Mission Health spokesperson Nancy Lindell, in a statement shared with Becker's on April 12, said the health system "has not yet had the opportunity to review the entirety of this 'report' — but the portions we have reviewed are seriously and obviously inaccurate. 

"Specifically, the 'report' claims there have been cuts both to staff and services. In reality, the number of physicians on our medical staff has remained relatively constant, and we promptly and actively recruit to fill any open positions on the staff. Additionally, the rate of nurse turnover at TRH is the lowest that it has been in more than a year. We are proud of our commitment to Western North Carolina and the significant investments we have made in TRH, including over $14 million in significant infrastructure projects, additional specialty services, new medical technology, and the hiring of a new general surgeon."

Ms. Lindell also emphasized Mission Health's commitment to addressing feedback from patients and said the organization "looks into every concern and works diligently and quickly to address them. Unfortunately, because many of the examples listed in the 'report' lack detail or are second-hand accounts, we cannot respond to them." 

Additionally, Ms. Lindell addressed the hospital's relations with the community.

"Last year, HCA Healthcare CEO Sam Hazen met with Mayor Copelof and other members of this community group. While we hoped the meeting would start a thoughtful and ongoing dialog about healthcare in the city of Brevard and the broader Transylvania County region, it did not," she said. "Very shortly after the meeting, Mayor Copelof and the city of Brevard filed an apparently long-planned, but never disclosed, lawsuit against us. 

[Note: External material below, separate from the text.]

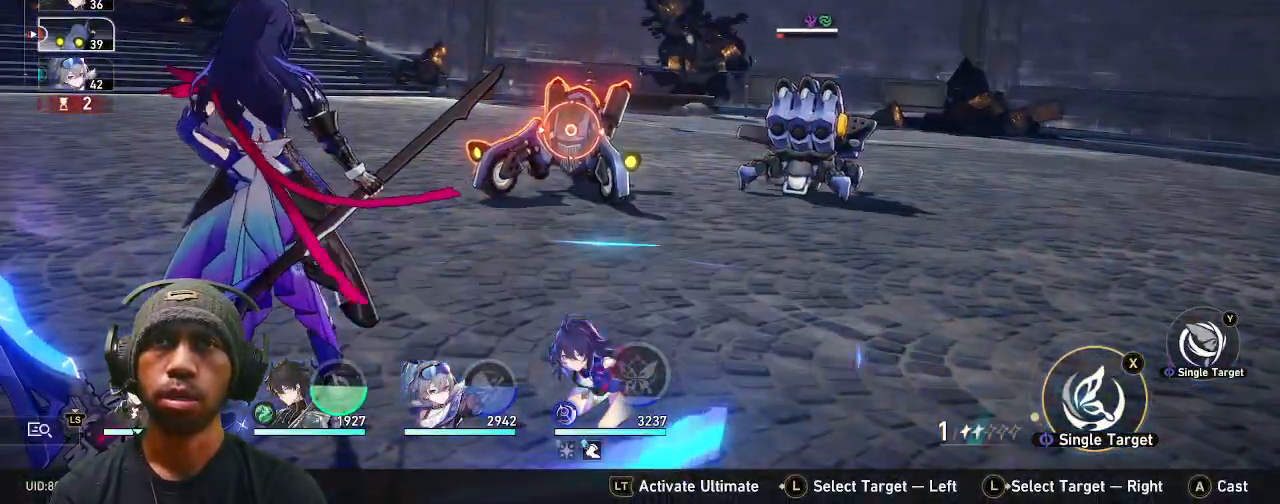
{"buttons": ["R2"], "left_stick": "center", "right_stick": "center", "events": [[300, "left_stick", "right"], [417, "left_stick", "center"]]}
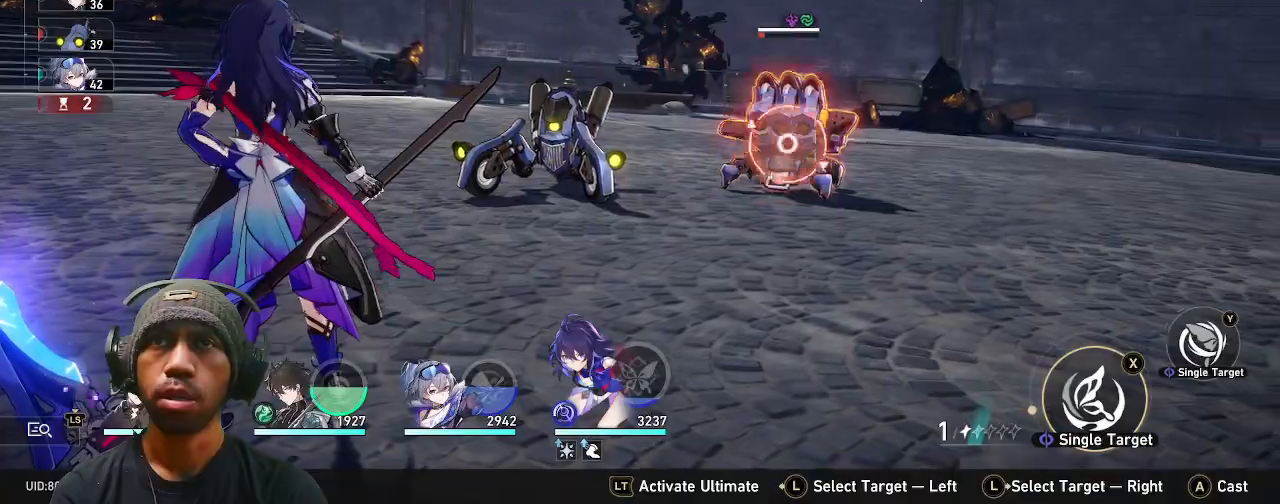
{"buttons": ["CROSS", "R2"], "left_stick": "center", "right_stick": "center", "events": [[417, "CROSS", "down"]]}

"For obvious reasons, we cannot participate in a group whose most vocal member is actively litigating against us. We asked Mayor Copelof to recuse herself from the group, but she refused to do so. As a result, Michele Pilon, BSN, RN, the CEO of TRH, formed the Transylvania Regional Hospital Community Council and has engaged with community members and leaders through that group."

Ms. Lindell added that Mission Health "remain[s] steadfast in our commitment to this community and TRH, and we will continue to invest in quality care for the patients we are privileged to serve. We are incredibly proud of our teams and their caring commitment to our community."